Gooi er per wedstrijd tien ballen in en niemand heeft het over randzaken. Prima handballer, zegt men dan. Maar zit het sportief even tegen, dan wordt al snel gewezen en geoordeeld. Hinskens kan erover meepraten. Zijn prestatiecurve is er al drie seizoenenlang een met ups en downs. “Vorig seizoen speelde ik mijn beste handbal”, begint de rechteropbouwer. “Ik schoot er wekelijks minimaal tien in. Het team draaide wel minder, maar op persoonlijk vlak ging het lekker. Dan hoor je weinig kritieken van de mensen op de tribune over dat ik niet het lichaam van een topsporter heb. Maar gaat het minder, zoals bijvoorbeeld in de afgelopen maanden, dan is dat het eerste waar mensen naar wijzen. Dat ik niet voor de sport leef en liever lui dan moe ben. Natuurlijk probeer je je daarvoor af te sluiten, maar het laat je niet helemaal koud. Mijn vriendin hoort op de tribune soms de lelijkste dingen.”
Hinskens is de eerste die in spiegel kijkt. “Laat ik vooropstellen dat mensen alle recht hebben om kritisch te zijn op mijn spel. Dat ben ik zelf ook. Deels is de kritiek terecht. In de drie seizoenen dat ik nu voor KRAS/Volendam speel, had ik nog belangrijker willen zijn voor het team. Maar dat wij zeven keer per week keihard trainen dat zien de mensen niet en nemen zij niet mee in hun oordeel.”

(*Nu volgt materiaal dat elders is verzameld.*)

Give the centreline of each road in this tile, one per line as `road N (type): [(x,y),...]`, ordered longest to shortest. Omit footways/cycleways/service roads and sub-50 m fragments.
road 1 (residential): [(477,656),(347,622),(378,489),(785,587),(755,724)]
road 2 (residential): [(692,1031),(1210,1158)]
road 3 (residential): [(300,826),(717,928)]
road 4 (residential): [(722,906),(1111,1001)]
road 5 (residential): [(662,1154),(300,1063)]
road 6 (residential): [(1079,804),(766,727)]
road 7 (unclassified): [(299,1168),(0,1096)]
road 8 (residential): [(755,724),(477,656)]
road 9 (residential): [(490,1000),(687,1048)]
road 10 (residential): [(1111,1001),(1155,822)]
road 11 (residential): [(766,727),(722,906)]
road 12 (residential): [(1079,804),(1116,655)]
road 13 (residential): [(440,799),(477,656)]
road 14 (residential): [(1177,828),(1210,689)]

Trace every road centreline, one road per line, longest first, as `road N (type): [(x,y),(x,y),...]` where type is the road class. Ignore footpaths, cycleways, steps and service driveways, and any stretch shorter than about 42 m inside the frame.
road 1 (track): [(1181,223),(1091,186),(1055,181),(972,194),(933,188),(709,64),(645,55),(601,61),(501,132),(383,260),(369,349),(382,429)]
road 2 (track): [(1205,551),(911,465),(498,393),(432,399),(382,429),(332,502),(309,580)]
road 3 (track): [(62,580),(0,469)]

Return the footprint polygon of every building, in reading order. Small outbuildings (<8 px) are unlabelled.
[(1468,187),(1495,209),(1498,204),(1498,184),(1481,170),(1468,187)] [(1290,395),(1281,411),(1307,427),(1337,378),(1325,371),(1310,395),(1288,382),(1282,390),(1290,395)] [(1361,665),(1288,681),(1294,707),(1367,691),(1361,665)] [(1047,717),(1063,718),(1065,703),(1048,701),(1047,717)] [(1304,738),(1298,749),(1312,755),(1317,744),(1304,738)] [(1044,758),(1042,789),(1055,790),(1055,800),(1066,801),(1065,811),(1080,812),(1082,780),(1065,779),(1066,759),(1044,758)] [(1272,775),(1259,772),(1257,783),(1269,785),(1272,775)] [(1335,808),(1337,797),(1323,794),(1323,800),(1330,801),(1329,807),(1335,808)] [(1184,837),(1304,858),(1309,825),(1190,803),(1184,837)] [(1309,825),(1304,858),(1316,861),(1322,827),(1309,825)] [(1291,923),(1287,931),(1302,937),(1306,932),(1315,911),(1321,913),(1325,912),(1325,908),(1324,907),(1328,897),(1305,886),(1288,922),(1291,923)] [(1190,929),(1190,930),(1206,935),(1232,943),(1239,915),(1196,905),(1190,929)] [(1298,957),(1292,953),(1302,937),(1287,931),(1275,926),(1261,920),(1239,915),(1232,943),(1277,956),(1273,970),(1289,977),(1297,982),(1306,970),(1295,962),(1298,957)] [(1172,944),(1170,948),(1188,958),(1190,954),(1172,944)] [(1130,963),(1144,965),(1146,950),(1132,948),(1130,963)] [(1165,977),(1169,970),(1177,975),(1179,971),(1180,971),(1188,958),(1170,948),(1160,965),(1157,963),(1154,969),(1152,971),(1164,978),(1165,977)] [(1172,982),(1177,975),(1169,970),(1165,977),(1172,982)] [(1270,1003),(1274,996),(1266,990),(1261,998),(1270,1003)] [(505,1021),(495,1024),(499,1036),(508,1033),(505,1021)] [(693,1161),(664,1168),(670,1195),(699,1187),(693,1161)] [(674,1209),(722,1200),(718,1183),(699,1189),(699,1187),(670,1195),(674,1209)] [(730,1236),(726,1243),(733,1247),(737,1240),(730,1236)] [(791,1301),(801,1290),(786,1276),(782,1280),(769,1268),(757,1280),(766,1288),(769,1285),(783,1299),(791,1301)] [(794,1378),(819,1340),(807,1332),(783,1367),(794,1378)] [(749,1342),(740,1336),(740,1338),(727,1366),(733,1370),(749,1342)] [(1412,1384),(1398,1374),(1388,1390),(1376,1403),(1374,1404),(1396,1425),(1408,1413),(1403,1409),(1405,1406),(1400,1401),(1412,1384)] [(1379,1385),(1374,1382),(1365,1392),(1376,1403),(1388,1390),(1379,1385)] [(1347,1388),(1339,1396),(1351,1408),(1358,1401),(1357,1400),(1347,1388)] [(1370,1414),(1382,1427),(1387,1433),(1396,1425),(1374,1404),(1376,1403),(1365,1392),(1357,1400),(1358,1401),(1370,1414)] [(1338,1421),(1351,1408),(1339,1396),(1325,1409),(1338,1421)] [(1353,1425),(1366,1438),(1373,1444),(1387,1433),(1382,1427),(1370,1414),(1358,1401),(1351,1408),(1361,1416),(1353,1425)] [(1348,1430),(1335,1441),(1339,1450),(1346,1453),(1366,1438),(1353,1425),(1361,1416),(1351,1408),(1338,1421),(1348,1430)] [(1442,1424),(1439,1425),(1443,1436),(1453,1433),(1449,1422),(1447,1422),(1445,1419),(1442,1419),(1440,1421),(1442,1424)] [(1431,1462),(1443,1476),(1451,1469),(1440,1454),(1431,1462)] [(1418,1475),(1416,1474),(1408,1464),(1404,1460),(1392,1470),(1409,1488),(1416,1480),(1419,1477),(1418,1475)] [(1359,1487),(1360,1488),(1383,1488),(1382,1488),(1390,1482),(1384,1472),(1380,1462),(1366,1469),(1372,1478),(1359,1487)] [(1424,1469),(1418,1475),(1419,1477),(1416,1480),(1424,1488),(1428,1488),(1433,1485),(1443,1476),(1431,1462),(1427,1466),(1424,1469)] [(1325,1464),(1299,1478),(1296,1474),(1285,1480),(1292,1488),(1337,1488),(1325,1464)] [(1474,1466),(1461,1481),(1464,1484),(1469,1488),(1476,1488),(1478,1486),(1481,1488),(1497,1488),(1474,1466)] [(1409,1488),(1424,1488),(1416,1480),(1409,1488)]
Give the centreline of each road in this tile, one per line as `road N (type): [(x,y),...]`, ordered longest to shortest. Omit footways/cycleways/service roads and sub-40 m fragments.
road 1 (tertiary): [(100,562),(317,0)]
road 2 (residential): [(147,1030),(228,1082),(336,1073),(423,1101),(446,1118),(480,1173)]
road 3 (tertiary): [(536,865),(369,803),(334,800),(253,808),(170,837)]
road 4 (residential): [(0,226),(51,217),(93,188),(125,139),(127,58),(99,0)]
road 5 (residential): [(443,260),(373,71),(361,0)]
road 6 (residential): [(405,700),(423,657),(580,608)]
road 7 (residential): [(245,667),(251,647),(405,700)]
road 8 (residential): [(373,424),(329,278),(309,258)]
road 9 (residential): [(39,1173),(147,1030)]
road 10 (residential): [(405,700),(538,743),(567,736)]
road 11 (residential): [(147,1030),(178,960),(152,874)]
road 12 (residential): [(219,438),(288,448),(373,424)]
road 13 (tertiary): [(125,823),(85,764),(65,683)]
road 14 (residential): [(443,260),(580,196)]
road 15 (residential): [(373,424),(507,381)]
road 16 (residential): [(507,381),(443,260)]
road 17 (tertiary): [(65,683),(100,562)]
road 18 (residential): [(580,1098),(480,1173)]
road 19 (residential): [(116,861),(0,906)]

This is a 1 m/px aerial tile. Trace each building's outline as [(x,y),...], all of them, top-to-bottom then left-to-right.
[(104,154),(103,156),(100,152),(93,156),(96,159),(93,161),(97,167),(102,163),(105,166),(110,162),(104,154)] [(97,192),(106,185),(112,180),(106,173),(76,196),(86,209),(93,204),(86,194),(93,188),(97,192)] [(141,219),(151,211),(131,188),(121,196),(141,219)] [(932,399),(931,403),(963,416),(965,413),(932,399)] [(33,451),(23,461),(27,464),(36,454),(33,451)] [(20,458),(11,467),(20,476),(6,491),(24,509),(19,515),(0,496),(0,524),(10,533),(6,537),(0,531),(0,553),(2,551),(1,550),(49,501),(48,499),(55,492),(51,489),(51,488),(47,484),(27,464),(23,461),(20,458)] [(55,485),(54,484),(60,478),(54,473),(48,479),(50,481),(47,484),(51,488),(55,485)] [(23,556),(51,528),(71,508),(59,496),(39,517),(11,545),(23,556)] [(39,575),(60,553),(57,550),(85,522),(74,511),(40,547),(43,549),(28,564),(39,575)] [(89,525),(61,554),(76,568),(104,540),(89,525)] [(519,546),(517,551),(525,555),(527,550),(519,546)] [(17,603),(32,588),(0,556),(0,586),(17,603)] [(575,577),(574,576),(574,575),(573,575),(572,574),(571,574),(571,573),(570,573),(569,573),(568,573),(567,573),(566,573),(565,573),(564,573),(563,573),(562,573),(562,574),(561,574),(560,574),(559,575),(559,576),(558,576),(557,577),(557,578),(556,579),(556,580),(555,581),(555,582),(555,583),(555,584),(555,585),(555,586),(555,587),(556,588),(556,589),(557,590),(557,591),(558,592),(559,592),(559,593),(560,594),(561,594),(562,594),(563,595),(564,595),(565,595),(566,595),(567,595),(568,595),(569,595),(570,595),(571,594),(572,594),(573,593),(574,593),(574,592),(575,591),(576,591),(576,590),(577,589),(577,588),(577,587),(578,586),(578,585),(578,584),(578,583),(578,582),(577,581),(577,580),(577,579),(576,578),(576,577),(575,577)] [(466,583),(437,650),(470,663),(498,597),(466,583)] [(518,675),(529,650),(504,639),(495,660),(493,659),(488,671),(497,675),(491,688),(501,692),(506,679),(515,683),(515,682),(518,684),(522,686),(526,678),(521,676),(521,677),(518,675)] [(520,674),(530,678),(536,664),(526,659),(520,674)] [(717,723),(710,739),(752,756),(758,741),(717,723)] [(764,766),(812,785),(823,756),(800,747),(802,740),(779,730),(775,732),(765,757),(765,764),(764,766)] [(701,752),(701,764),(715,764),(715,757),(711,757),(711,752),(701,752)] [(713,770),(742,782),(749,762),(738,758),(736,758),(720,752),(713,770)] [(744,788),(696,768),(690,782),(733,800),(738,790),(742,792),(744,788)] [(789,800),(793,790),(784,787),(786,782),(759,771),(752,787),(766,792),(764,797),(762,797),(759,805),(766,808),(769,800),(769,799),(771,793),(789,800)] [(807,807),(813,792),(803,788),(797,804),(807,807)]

Het medische team van KRAS/Volendam doet er alles aan om Hinskens structureel op een gewenst gewicht te krijgen. De specialisten staan voor een raadsel. “De laatste weken gaat het beter. Krachttrainer Michel Snoek en voedingsdeskundige Rosan Slotboom helpen mij om langzaam naar een streefgewicht toe te werken. Ik voel me ook frisser nu ik een aantal kilo’s kwijt ben. Maar, het is moeilijk. Ik heb er aanleg voor om fors te worden. Zonder dat ik er erg in heb kom ik aan. En denk nou niet dat ik een hele dag loop te snaaien. Sinds februari loop ik stage bij een fysiopraktijk in Landsmeer. Samen met de trainingen maak ik lange dagen van half acht tot elf uur ‘s avonds. Ik merkte dat het invloed had. Op mijn spel, mijn conditie, mijn humeur. In die weken speelde ik niet best. Inmiddels heb ik mijn draai gevonden en kan ik goed omgaan met de drukte. Dat zag je meteen terug in de kruisfinalewedstrijden tegen Aalsmeer. Dat niveau moet de standaard. Voor iedereen.”
Want wat dat betreft lijken Hinskens en zijn ploeggenoten op exact het juiste moment in vorm te zijn. “Jaap Beemsterboer was echt fantastisch, Jordy Baijens speelde ijzersterk. Persoonlijk ging het ook lekker. Gedurende dit seizoen zijn verschillende spelers vorm geweest. Jan Josef was een periode erg goed, Igor Mrsulja won uit tegen Bevo voor ons de wedstrijd, Dani Baijens begon het jaar top. Kun je nagaan als iedereen goed speelt, hoe goed we dan kunnen zijn. De grote winst van dit seizoen is dat we niet meer afhankelijk zijn van één of een aantal bepalende spelers, zoals Jorn Smits vorig seizoen. We spelen in veel verschillende samenstellingen en kunnen op vrijwel alle posities variëren met spelers. En ondanks de vele blessures dit jaar zijn we nooit écht afgeschoten. Waar we vorig jaar nog wel eens met tien punten verschil konden verliezen, blijft dat nu beperkt tot twee of drie puntjes. Uitgezonderd de bekerwedstrijd tegen Lions (35-24 nederlaag, red.). Dat was een offday.”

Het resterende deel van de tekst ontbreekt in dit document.